* _PROBLEM TO SOLVE_
Copy out each line of the listing below in which the string "librería" occurs.

#### RECORDS

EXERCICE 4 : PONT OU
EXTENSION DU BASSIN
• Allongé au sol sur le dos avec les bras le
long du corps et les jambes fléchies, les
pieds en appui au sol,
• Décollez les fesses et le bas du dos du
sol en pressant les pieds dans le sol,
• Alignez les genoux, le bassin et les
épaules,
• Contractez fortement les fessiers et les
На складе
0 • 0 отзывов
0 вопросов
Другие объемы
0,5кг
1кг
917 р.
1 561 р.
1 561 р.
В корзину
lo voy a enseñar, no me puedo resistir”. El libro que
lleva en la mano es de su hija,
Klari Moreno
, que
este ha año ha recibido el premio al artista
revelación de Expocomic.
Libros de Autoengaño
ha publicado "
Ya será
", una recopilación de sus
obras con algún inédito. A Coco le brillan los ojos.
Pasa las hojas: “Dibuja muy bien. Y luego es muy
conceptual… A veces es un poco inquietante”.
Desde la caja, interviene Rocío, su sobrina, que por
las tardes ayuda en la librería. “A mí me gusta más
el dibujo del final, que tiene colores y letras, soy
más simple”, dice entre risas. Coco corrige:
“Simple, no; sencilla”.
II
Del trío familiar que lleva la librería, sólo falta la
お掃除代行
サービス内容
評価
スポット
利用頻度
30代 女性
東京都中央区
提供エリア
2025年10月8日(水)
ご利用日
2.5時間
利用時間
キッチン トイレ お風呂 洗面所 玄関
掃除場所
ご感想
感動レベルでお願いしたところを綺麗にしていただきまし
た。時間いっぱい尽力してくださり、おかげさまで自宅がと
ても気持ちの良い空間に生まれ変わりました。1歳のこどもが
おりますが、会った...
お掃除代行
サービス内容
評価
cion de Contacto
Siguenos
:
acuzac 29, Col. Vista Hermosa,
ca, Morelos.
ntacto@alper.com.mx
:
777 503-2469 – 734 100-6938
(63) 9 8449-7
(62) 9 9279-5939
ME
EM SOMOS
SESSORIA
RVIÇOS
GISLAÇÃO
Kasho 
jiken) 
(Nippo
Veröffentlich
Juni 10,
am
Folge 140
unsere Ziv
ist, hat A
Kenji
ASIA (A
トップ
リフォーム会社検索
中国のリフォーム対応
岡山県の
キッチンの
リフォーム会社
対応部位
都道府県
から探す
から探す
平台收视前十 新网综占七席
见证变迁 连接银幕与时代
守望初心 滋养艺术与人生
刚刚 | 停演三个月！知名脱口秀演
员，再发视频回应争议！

########

* _ANSWER BELOW_
las tardes ayuda en la librería. “A mí me gusta más
Del trío familiar que lleva la librería, sólo falta la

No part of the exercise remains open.